#### Dataset ####

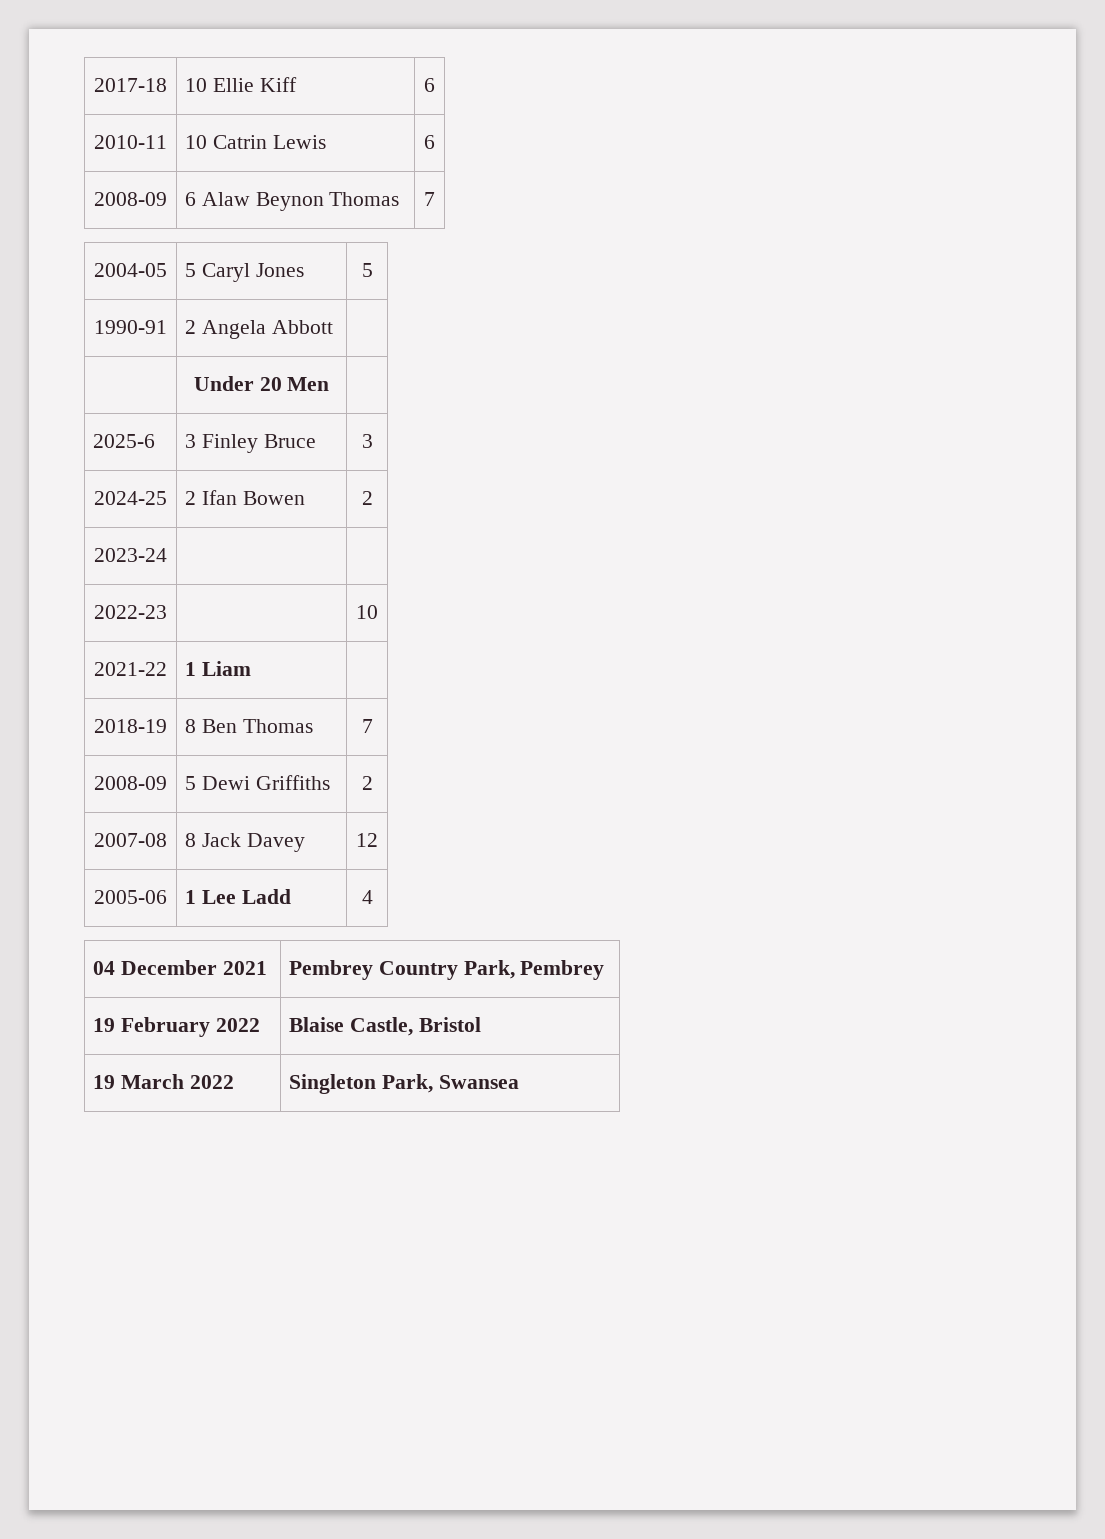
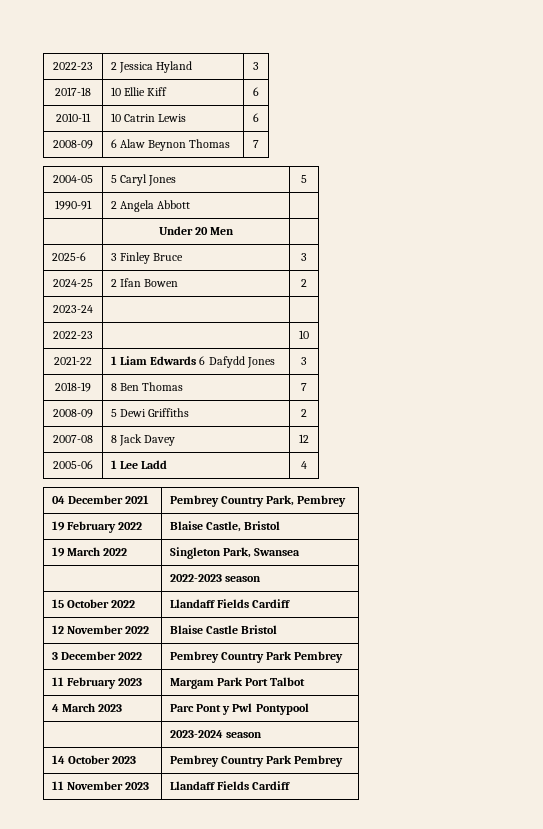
(94, 85) none -> [53,62,93,70] [111,61,193,73] [253,62,259,70] 2022-23 | 2 Jessica Hyland | 3 //
(251, 668) | -> [150,356,275,368] [301,357,307,365] Edwards 6 Dafydd Jones | 3
(519, 1082) none -> [170,574,262,582] [52,599,136,608] [170,599,291,608] [52,625,150,634] [170,625,278,634] [52,651,143,660] [170,651,344,663] [52,677,143,689] [170,677,306,689] [52,703,123,712] [170,703,309,715] [170,730,263,738] [52,755,137,764] [170,755,344,767] [52,781,150,790] [170,781,291,790] // | 2022-2023 season // 15 October 2022 | Llandaff Fields Cardiff // 12 November 2022 | Blaise Castle Bristol // 3 December 2022 | Pembrey Country Park Pembrey // 11 February 2023 | Margam Park Port Talbot // 4 March 2023 | Parc Pont y Pwl Pontypool // | 2023-2024 season // 14 October 2023 | Pembrey Country Park Pembrey // 11 November 2023 | Llandaff Fields Cardiff

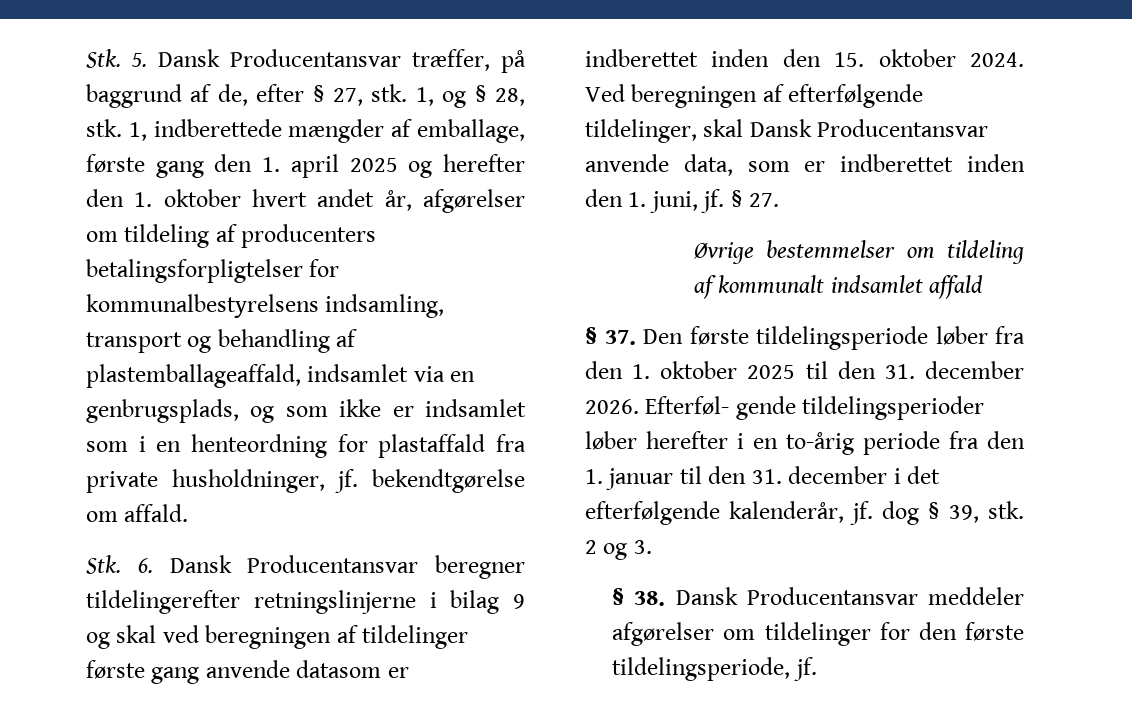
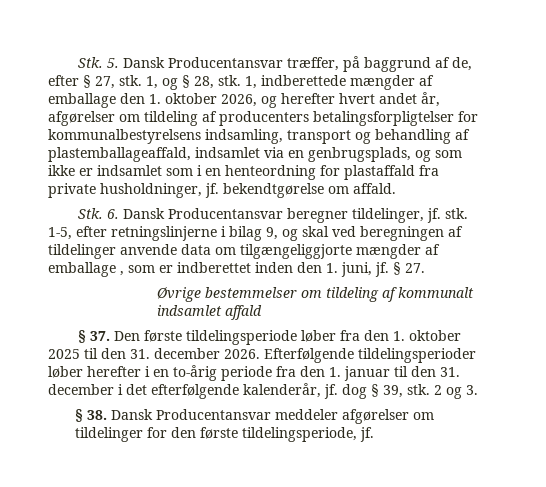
[417,119,525,143] [86,154,525,178] [86,189,241,207] emballage, første gang den 1. april 2025 og herefter den 1. oktober -> [48,93,335,108] emballage den 1. oktober 2026, og herefter
[86,590,240,614] tildelingerefter -> [351,208,468,223] [48,226,107,240] tildelinger, jf. stk. 1-5, efter
[513,594,525,609] 9 -> [266,227,278,240] 9,
[86,660,409,684] [585,49,1024,67] [585,84,924,108] [585,119,989,143] [585,154,733,176] første gang anvende datasom er indberettet inden den 15. oktober 2024. Ved beregningen af efterfølgende tildelinger, skal Dansk Producentansvar anvende data, -> [120,244,440,259] [48,262,124,277] anvende data om tilgængeliggjorte mængder af emballage ,
[645,396,796,420] Efterføl- gende -> [264,348,354,363] Efterfølgende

####

## Work task
The answer is every line of the data, exactly as written, with the pictures dropped.

## Answer
(94, 85) none -> [53,62,93,70] [111,61,193,73] [253,62,259,70] 2022-23 | 2 Jessica Hyland | 3 //
(251, 668) | -> [150,356,275,368] [301,357,307,365] Edwards 6 Dafydd Jones | 3
(519, 1082) none -> [170,574,262,582] [52,599,136,608] [170,599,291,608] [52,625,150,634] [170,625,278,634] [52,651,143,660] [170,651,344,663] [52,677,143,689] [170,677,306,689] [52,703,123,712] [170,703,309,715] [170,730,263,738] [52,755,137,764] [170,755,344,767] [52,781,150,790] [170,781,291,790] // | 2022-2023 season // 15 October 2022 | Llandaff Fields Cardiff // 12 November 2022 | Blaise Castle Bristol // 3 December 2022 | Pembrey Country Park Pembrey // 11 February 2023 | Margam Park Port Talbot // 4 March 2023 | Parc Pont y Pwl Pontypool // | 2023-2024 season // 14 October 2023 | Pembrey Country Park Pembrey // 11 November 2023 | Llandaff Fields Cardiff

[417,119,525,143] [86,154,525,178] [86,189,241,207] emballage, første gang den 1. april 2025 og herefter den 1. oktober -> [48,93,335,108] emballage den 1. oktober 2026, og herefter
[86,590,240,614] tildelingerefter -> [351,208,468,223] [48,226,107,240] tildelinger, jf. stk. 1-5, efter
[513,594,525,609] 9 -> [266,227,278,240] 9,
[86,660,409,684] [585,49,1024,67] [585,84,924,108] [585,119,989,143] [585,154,733,176] første gang anvende datasom er indberettet inden den 15. oktober 2024. Ved beregningen af efterfølgende tildelinger, skal Dansk Producentansvar anvende data, -> [120,244,440,259] [48,262,124,277] anvende data om tilgængeliggjorte mængder af emballage ,
[645,396,796,420] Efterføl- gende -> [264,348,354,363] Efterfølgende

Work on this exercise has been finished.